[Stored data]
▼
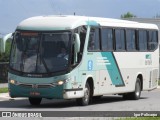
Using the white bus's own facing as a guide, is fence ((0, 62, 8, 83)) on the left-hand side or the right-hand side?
on its right

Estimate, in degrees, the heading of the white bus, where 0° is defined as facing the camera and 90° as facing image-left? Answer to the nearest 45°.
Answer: approximately 45°
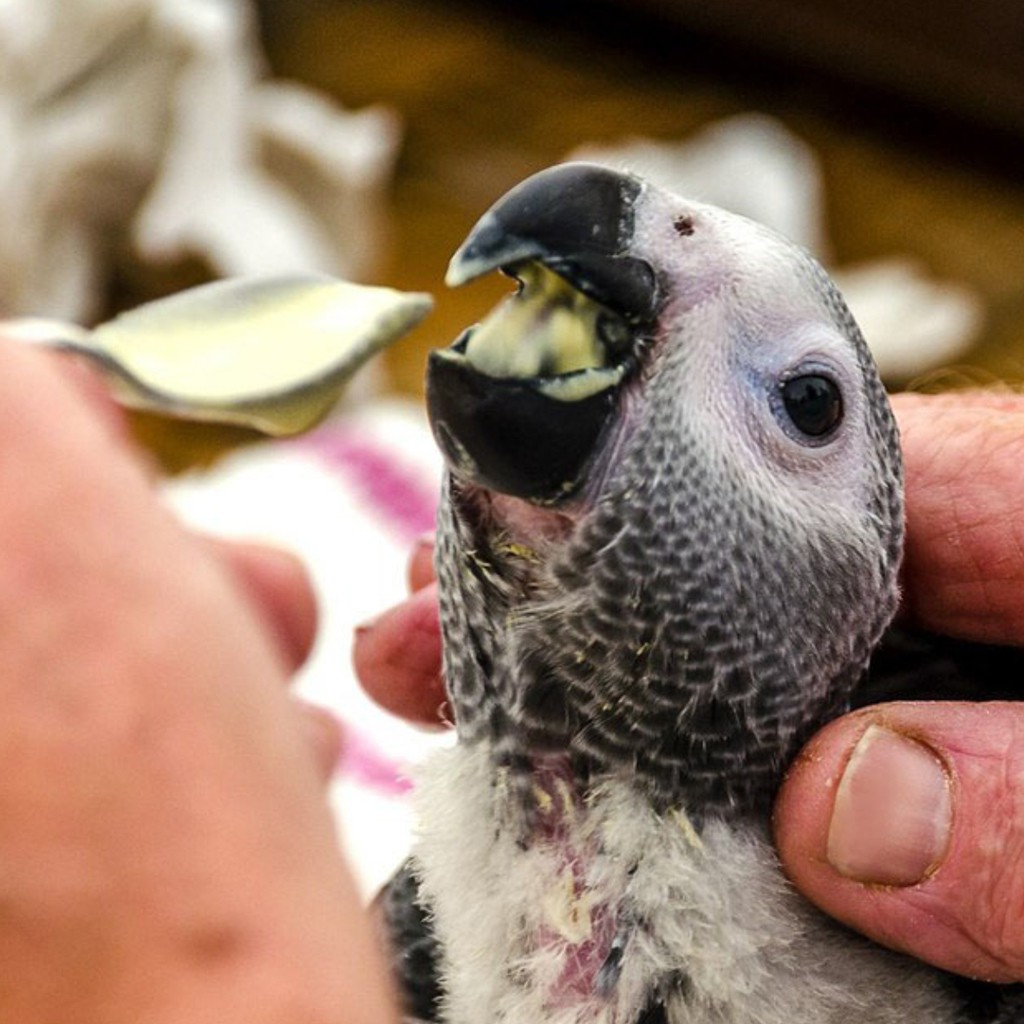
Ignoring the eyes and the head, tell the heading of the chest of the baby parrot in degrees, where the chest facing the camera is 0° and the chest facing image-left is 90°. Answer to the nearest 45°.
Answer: approximately 45°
▲
Copy out the lines above word for word, leaving out the pictures.

Using the white bus's own facing as a guide, is fence ((0, 62, 8, 83)) on the left-hand side or the right-hand side?
on its right

Estimate, in degrees, the heading of the white bus, where 0° is defined as facing the camera and 90° as facing image-left? Answer to the nearest 45°.
Answer: approximately 45°
Ignoring the eyes and the head, tell the heading of the chest of the baby parrot in degrees, where the chest facing the camera is 0° and the chest facing image-left is 90°. Answer to the nearest 45°.
Answer: approximately 45°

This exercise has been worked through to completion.